[Collected data]
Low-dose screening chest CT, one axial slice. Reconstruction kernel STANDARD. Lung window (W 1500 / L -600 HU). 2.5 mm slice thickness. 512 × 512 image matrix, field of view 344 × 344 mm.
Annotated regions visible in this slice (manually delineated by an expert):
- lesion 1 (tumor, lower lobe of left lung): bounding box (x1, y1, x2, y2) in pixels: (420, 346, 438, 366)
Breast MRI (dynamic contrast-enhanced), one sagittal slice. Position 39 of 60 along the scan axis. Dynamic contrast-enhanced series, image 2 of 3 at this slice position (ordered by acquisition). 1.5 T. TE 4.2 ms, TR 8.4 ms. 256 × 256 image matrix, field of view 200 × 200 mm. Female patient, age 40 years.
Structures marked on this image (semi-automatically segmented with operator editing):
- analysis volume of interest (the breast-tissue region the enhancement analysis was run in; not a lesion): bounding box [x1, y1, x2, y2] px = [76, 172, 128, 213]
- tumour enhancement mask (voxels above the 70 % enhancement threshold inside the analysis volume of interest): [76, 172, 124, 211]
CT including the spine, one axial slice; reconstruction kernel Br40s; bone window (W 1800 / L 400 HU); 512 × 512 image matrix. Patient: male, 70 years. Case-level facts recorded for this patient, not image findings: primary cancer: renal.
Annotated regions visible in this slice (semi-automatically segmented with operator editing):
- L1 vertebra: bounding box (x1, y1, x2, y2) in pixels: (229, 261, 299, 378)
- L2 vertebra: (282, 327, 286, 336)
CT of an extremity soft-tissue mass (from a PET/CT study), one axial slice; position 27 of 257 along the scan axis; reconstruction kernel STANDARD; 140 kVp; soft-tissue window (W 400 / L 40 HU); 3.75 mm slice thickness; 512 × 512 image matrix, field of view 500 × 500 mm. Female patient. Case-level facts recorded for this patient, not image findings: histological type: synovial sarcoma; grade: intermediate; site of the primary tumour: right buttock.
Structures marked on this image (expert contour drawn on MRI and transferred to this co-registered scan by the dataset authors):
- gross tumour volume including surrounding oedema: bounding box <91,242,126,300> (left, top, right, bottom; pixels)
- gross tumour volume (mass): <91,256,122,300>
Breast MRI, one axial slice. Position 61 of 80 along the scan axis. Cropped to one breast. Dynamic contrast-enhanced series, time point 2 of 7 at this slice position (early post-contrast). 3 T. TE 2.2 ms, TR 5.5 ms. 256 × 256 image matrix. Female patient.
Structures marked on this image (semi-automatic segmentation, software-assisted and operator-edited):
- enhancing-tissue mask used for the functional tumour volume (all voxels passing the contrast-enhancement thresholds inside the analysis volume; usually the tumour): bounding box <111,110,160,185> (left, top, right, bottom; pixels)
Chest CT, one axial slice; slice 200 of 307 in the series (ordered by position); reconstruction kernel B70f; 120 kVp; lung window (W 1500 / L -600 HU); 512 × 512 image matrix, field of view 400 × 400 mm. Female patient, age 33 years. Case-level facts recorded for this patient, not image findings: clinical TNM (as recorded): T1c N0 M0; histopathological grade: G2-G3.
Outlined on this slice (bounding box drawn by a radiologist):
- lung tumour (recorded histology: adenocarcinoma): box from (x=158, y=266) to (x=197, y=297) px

> **What the exercise asks**: Going back over the entries above, copy word for word every line from the one that has "CT including the" on through the one that has "(semi-automatic segmentation, software-assisted".

> **Response to the task**:
CT including the spine, one axial slice; reconstruction kernel Br40s; bone window (W 1800 / L 400 HU); 512 × 512 image matrix. Patient: male, 70 years. Case-level facts recorded for this patient, not image findings: primary cancer: renal.
Annotated regions visible in this slice (semi-automatically segmented with operator editing):
- L1 vertebra: bounding box (x1, y1, x2, y2) in pixels: (229, 261, 299, 378)
- L2 vertebra: (282, 327, 286, 336)
CT of an extremity soft-tissue mass (from a PET/CT study), one axial slice; position 27 of 257 along the scan axis; reconstruction kernel STANDARD; 140 kVp; soft-tissue window (W 400 / L 40 HU); 3.75 mm slice thickness; 512 × 512 image matrix, field of view 500 × 500 mm. Female patient. Case-level facts recorded for this patient, not image findings: histological type: synovial sarcoma; grade: intermediate; site of the primary tumour: right buttock.
Structures marked on this image (expert contour drawn on MRI and transferred to this co-registered scan by the dataset authors):
- gross tumour volume including surrounding oedema: bounding box <91,242,126,300> (left, top, right, bottom; pixels)
- gross tumour volume (mass): <91,256,122,300>
Breast MRI, one axial slice. Position 61 of 80 along the scan axis. Cropped to one breast. Dynamic contrast-enhanced series, time point 2 of 7 at this slice position (early post-contrast). 3 T. TE 2.2 ms, TR 5.5 ms. 256 × 256 image matrix. Female patient.
Structures marked on this image (semi-automatic segmentation, software-assisted and operator-edited):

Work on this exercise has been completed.